Bitcoin, the world’s best-known cryptocurrency, was slightly weaker at $102,550 on Monday. It has surged 80% since the U.S. election in early November, touching a record high last month.

The spotlight is firmly on the policies Trump will enact on his first day in office. At a rally on Sunday, Trump said he would impose severe limits on immigration.

Goldman Sachs strategists expect U.S. policy changes to support dollar strength but cautioned about near-term risks due to the market’s expectations for swift action on tariffs.

Instead, Goldman strategists anticipate a series of headline-grabbing news over time on tariffs, similar to Trump’s first presidency. “We think the storm is just rolling in. We expect it will pay to be patient.”

WAIT AND SEE

The dollar index, which measures the U.S. currency against six peers, was 0.16% lower at 109.16, but hovered close to a 26-month high of 110.17 touched last week.

The index has risen 4% since the election as traders anticipate Trump’s policies will boost growth but also be inflationary, necessitating higher interest rates for a longer period.

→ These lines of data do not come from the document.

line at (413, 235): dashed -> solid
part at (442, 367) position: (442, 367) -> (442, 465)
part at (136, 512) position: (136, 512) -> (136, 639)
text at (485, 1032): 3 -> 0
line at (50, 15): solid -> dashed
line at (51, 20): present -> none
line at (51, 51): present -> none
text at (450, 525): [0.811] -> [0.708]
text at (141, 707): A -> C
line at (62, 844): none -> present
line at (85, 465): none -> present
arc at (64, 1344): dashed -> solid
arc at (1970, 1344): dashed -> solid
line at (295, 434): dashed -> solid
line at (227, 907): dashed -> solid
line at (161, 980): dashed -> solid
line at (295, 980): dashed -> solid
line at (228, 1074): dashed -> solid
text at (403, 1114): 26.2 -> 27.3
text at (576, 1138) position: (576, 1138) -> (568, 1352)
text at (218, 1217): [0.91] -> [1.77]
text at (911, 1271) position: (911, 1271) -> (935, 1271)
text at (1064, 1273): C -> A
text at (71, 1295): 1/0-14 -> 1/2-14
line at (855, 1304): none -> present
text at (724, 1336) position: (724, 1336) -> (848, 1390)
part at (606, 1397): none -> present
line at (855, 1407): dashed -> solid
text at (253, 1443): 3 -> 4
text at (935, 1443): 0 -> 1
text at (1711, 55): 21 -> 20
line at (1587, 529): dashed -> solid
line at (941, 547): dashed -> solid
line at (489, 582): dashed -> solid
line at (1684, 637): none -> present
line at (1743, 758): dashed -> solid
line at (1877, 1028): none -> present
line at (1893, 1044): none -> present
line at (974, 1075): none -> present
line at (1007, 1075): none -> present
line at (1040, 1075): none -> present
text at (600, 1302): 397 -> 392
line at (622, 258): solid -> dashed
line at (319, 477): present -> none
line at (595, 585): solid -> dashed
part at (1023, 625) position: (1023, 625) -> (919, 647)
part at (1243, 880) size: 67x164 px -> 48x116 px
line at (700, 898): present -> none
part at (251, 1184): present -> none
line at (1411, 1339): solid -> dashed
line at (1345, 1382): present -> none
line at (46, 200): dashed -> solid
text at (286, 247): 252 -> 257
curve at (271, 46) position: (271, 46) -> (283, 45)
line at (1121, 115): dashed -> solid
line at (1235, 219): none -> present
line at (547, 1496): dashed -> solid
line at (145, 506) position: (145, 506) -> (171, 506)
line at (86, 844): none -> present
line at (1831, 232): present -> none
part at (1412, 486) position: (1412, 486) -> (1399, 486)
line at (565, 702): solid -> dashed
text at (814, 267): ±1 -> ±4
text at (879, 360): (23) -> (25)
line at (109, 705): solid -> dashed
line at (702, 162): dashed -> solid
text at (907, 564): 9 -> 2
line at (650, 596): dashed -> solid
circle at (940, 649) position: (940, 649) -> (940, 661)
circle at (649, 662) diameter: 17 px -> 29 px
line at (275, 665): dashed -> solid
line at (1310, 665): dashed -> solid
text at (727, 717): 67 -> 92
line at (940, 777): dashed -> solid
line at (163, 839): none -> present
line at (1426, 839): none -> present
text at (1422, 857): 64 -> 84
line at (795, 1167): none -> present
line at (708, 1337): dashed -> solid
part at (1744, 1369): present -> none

The euro advanced 0.26% to $1.029775, but remained near a two-year low touched last week as tariff threats weighed. Sterling rose 0.27% to $1.2201.

Thierry Wizman, global foreign exchange and interest rates strategist at Macquarie, said when it comes to tariffs, traders are in a “wait-and-see” mode at best and, at worst, have been largely unwilling to give disinflation in the U.S. the benefit of the doubt.

“That means that any renewed mention of tariffs … is likely to send the USD higher, as well as (bond) yields.”

Last week’s slightly cooler core inflation data, dovish comments from Federal Reserve Governor Christopher Waller and reports of tariffs being introduced gradually have led traders to price in the prospect of two interest rate cuts this year.

Investors are also monitoring developments in the Middle East after Hamas released three Israeli hostages and Israel freed 90 Palestinian prisoners on Sunday, marking the first day of a ceasefire halting a 15-month-old war.

The yen was last at 155.98 per dollar, not far from the one-month high of 154.98 touched on Friday, with sources telling Reuters the BOJ was likely to raise its policy interest rate this week barring market shocks when Trump takes office.

Governor Kazuo Ueda and his deputy said last week the central bank will debate whether to hike, signalling an intention to take borrowing costs higher at a Jan. 23-24 policy meeting.

A hike by the BOJ would be the first since last July, when the move, coupled with weak U.S. jobs data, shocked traders and triggered a global market rout in early August.

HSBC’s chief Asia economist Fred Neumann said economic data in Japan suggests that monetary policy normalization is certainly warranted this year.

The BOJ should have raised rates in December, said Neumann at HSBC’s outlook event in Singapore. “So we think it’s now good to do this (hike rates).”